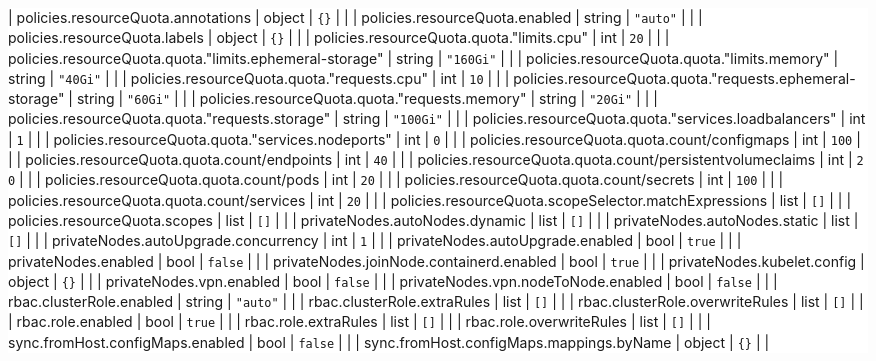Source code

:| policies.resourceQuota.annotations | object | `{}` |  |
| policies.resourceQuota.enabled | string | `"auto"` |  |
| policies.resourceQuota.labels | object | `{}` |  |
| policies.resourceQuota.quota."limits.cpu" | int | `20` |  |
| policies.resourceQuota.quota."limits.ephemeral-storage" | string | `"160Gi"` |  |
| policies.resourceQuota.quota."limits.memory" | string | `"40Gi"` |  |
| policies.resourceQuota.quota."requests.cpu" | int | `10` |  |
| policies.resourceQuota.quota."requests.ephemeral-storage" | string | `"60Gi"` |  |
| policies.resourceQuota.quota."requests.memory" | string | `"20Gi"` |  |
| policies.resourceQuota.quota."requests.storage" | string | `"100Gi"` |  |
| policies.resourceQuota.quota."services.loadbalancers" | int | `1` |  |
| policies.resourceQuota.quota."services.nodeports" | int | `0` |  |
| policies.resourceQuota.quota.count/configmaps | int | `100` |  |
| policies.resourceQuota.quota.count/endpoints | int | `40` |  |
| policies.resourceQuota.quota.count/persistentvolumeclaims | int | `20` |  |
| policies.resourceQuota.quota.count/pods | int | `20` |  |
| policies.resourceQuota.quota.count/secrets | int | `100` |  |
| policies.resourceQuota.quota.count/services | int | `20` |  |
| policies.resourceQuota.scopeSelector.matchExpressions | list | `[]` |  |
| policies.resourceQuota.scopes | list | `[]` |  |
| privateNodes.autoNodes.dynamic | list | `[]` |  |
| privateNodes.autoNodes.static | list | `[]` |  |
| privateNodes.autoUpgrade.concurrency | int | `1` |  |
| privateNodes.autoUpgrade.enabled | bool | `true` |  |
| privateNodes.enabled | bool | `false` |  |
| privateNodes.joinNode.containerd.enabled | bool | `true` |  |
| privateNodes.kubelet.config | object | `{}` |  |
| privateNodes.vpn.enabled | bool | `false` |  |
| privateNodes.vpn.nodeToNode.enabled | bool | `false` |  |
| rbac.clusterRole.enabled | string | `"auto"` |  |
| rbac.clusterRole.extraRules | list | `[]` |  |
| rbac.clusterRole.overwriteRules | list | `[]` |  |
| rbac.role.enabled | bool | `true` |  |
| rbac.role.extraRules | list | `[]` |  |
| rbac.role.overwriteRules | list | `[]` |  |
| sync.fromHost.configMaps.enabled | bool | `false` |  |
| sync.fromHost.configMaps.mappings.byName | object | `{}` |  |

Work task:
Begin at the line above that has "policies.resourceQuota.scopeSelector.matchExpressions | list" and stop after the line that has "sync.fromHost.configMaps.enabled | bool", copying each line exactly and adding nothing else.

Answer to this problem:
| policies.resourceQuota.scopeSelector.matchExpressions | list | `[]` |  |
| policies.resourceQuota.scopes | list | `[]` |  |
| privateNodes.autoNodes.dynamic | list | `[]` |  |
| privateNodes.autoNodes.static | list | `[]` |  |
| privateNodes.autoUpgrade.concurrency | int | `1` |  |
| privateNodes.autoUpgrade.enabled | bool | `true` |  |
| privateNodes.enabled | bool | `false` |  |
| privateNodes.joinNode.containerd.enabled | bool | `true` |  |
| privateNodes.kubelet.config | object | `{}` |  |
| privateNodes.vpn.enabled | bool | `false` |  |
| privateNodes.vpn.nodeToNode.enabled | bool | `false` |  |
| rbac.clusterRole.enabled | string | `"auto"` |  |
| rbac.clusterRole.extraRules | list | `[]` |  |
| rbac.clusterRole.overwriteRules | list | `[]` |  |
| rbac.role.enabled | bool | `true` |  |
| rbac.role.extraRules | list | `[]` |  |
| rbac.role.overwriteRules | list | `[]` |  |
| sync.fromHost.configMaps.enabled | bool | `false` |  |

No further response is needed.